Starting at the line that contains "locality: Island of" and stopping after the line that contains "scientific name: Telanthophora arborescens", write those lines out again with "collectors" swapped for "gatherers" and everything else left as is.

Data entries —
◇ ◇ ◇ ◇ ◇

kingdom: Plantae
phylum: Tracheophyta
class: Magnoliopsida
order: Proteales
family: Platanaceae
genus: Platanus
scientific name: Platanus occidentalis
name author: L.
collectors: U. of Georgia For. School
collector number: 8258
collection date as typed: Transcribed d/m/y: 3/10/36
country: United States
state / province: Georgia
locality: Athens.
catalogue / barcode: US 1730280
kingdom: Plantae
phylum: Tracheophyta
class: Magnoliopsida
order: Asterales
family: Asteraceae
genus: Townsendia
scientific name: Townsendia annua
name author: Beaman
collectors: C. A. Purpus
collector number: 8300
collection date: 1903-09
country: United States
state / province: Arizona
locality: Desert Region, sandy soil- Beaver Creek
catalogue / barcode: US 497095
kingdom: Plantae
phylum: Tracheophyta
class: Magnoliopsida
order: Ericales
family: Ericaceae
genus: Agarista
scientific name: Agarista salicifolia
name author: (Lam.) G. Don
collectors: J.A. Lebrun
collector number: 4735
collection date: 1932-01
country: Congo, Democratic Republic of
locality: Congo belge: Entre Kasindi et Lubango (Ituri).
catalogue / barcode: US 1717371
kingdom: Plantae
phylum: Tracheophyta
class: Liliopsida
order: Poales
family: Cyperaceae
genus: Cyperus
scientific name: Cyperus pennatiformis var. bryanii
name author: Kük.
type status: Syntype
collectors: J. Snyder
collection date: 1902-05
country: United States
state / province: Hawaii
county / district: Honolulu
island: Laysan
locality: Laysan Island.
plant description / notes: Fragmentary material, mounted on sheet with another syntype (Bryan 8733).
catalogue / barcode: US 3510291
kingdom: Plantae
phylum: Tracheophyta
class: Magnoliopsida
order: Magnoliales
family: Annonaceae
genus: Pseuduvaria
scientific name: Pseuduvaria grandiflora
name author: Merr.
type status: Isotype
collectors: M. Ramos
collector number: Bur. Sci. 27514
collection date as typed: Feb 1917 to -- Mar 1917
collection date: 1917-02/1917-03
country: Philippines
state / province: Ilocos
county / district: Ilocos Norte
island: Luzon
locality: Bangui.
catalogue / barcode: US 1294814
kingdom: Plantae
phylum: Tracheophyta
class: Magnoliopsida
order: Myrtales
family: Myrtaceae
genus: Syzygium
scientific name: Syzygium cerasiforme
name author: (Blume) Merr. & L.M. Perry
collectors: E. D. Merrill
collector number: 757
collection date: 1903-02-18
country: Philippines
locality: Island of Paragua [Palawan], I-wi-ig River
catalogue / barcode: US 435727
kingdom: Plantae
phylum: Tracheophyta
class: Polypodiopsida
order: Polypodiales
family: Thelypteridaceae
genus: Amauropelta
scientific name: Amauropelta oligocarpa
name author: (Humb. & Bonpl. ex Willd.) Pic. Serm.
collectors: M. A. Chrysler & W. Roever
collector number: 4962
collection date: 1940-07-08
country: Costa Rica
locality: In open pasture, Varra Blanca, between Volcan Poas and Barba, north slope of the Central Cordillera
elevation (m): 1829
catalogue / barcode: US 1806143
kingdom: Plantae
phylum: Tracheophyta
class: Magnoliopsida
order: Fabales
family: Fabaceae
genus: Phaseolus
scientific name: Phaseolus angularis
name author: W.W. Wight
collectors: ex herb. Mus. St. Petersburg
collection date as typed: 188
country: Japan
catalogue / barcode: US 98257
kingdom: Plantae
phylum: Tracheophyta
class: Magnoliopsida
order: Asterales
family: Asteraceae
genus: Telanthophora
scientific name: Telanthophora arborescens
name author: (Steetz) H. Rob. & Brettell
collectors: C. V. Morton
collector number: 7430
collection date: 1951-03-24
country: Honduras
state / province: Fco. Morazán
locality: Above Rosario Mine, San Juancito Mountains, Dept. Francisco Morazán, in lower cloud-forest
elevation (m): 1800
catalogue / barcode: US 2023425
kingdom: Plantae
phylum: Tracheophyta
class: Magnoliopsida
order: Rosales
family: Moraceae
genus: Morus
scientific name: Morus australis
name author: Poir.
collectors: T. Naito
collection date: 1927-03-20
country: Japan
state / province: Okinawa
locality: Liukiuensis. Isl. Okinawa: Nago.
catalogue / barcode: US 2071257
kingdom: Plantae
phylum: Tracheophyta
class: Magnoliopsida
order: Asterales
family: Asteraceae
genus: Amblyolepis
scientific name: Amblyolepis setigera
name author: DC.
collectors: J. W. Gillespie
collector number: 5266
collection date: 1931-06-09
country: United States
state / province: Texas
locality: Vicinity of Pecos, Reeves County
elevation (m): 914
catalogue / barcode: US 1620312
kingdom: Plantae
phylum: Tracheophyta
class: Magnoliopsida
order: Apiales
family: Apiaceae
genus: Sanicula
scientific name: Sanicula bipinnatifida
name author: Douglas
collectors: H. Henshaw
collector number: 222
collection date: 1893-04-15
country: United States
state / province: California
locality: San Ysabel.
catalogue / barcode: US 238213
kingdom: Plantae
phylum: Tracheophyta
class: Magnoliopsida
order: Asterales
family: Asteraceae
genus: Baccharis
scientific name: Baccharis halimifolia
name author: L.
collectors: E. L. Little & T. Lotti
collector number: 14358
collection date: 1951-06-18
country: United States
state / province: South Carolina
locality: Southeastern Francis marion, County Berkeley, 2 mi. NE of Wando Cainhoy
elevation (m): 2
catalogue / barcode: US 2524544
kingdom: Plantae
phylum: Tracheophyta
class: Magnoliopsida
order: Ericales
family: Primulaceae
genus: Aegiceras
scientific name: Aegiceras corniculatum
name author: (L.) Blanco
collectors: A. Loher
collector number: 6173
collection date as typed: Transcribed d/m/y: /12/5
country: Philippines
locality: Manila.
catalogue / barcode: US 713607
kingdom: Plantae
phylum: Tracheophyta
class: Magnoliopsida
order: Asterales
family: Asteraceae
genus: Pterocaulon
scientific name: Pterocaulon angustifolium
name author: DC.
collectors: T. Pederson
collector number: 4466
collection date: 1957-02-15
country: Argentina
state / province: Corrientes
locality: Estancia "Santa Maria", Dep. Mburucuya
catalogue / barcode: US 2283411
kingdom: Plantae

◇ ◇ ◇ ◇ ◇

Answer to the task —
locality: Island of Paragua [Palawan], I-wi-ig River
catalogue / barcode: US 435727
kingdom: Plantae
phylum: Tracheophyta
class: Polypodiopsida
order: Polypodiales
family: Thelypteridaceae
genus: Amauropelta
scientific name: Amauropelta oligocarpa
name author: (Humb. & Bonpl. ex Willd.) Pic. Serm.
gatherers: M. A. Chrysler & W. Roever
collector number: 4962
collection date: 1940-07-08
country: Costa Rica
locality: In open pasture, Varra Blanca, between Volcan Poas and Barba, north slope of the Central Cordillera
elevation (m): 1829
catalogue / barcode: US 1806143
kingdom: Plantae
phylum: Tracheophyta
class: Magnoliopsida
order: Fabales
family: Fabaceae
genus: Phaseolus
scientific name: Phaseolus angularis
name author: W.W. Wight
gatherers: ex herb. Mus. St. Petersburg
collection date as typed: 188
country: Japan
catalogue / barcode: US 98257
kingdom: Plantae
phylum: Tracheophyta
class: Magnoliopsida
order: Asterales
family: Asteraceae
genus: Telanthophora
scientific name: Telanthophora arborescens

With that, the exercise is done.